My eyes shift back to her. "Yeah," I say in a small voice. "I tried...I just, can't do it."


"What makes you say that?" She is holding her notepad away from her, too focused on me to write. Her sea green eyes fixated on me.


"I tried it...okay? I'm just not strong enough," I snap back at her, guilt instantly washing over me as I realize she is not to blame for my shortcomings. "I'm sorry."


"You have nothing to apologize for." She always lets me off easy. Sometimes, I wonder if she were stricter with me if I would be making more progress than I have been. But I can't imagine having anyone else as a therapist, so I try to push those thoughts to the back of my mind.


"Tell me what ran through your mind when you attempted it. What made you think you couldn't do it?" Of course, even with my outburst, she keeps pressing on.

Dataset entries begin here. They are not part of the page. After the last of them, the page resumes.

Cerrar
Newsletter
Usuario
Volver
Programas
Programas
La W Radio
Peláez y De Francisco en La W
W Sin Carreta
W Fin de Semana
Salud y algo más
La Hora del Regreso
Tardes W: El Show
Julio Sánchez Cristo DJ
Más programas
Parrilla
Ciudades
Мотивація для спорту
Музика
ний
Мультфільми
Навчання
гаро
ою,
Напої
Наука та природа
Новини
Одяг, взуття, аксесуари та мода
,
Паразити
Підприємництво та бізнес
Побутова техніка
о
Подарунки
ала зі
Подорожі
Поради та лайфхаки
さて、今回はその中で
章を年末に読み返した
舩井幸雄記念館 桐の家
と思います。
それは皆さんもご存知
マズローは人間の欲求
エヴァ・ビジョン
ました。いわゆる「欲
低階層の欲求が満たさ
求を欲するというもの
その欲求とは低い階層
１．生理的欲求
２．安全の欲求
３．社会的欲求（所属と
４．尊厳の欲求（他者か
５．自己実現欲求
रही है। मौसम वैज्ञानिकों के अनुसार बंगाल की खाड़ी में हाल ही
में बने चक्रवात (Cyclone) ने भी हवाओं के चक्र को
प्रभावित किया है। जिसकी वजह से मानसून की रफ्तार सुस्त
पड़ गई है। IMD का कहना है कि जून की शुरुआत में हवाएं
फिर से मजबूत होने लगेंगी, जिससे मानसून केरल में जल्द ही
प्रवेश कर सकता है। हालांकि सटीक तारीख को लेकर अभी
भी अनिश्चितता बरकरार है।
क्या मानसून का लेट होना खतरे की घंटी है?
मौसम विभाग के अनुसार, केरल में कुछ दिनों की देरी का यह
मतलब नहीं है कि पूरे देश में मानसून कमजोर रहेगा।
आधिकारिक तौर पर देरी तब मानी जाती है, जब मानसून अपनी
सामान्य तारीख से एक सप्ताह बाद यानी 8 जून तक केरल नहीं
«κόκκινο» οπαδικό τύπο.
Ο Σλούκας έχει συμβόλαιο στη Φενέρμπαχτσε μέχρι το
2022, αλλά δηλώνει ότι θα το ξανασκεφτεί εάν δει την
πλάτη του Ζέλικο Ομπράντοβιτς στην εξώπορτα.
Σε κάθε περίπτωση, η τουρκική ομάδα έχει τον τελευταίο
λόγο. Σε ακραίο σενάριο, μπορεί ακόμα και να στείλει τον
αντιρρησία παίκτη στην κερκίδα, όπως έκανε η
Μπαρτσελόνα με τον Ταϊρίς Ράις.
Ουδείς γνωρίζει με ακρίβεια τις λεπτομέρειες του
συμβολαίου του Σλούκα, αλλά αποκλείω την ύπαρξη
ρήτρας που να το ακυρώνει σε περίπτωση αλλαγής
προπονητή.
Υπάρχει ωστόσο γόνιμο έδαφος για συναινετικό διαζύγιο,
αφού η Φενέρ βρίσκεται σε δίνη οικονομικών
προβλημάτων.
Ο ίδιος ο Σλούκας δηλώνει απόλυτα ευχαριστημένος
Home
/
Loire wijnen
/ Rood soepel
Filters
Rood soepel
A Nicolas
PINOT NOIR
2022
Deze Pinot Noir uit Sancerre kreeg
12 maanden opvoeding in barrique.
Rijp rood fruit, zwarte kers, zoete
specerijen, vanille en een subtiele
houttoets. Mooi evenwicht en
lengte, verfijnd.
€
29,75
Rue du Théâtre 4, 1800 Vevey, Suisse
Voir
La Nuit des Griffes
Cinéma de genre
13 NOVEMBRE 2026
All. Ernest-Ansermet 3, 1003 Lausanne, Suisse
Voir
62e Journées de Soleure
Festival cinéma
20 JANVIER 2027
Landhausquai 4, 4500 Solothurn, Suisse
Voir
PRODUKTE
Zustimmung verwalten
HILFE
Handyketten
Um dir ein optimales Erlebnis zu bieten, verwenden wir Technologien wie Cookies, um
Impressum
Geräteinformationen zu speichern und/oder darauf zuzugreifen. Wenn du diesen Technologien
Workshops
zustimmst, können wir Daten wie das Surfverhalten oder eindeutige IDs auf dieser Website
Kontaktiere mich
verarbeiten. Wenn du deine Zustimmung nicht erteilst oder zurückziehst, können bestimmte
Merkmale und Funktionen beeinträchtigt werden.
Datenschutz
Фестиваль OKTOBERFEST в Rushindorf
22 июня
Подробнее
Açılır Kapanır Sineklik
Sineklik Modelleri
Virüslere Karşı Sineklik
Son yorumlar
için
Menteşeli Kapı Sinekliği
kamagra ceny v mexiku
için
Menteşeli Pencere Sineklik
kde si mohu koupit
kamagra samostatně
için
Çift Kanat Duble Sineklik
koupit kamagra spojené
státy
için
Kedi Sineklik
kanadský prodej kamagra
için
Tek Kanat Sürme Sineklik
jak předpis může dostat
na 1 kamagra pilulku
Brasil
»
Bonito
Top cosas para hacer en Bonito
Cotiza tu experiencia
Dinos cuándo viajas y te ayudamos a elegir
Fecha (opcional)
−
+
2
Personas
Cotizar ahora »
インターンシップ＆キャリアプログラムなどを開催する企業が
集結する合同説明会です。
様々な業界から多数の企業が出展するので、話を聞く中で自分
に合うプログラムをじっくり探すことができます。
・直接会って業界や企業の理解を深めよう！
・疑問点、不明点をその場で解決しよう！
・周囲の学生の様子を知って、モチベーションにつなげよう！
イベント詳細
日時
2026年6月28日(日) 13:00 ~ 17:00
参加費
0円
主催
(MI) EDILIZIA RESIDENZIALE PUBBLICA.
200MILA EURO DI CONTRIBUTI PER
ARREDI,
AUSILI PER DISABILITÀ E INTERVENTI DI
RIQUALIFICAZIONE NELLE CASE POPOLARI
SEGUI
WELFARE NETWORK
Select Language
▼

"That he is going to find me."


"That is a valid fear. What makes you think he's still out there?" I've answered this question over a hundred times, but she still continues to ask it. I'm positive when she does, she is hoping for a breakthrough. Unfortunately, I never deliver.


"Because they never found him. He vanished without a trace."


"Do you believe he's still in the state?" Another valid question I've been asked previously.


I shrug. "I don't know."


"So, it's the fear of the unknown? Do you miss being able to leave your house?"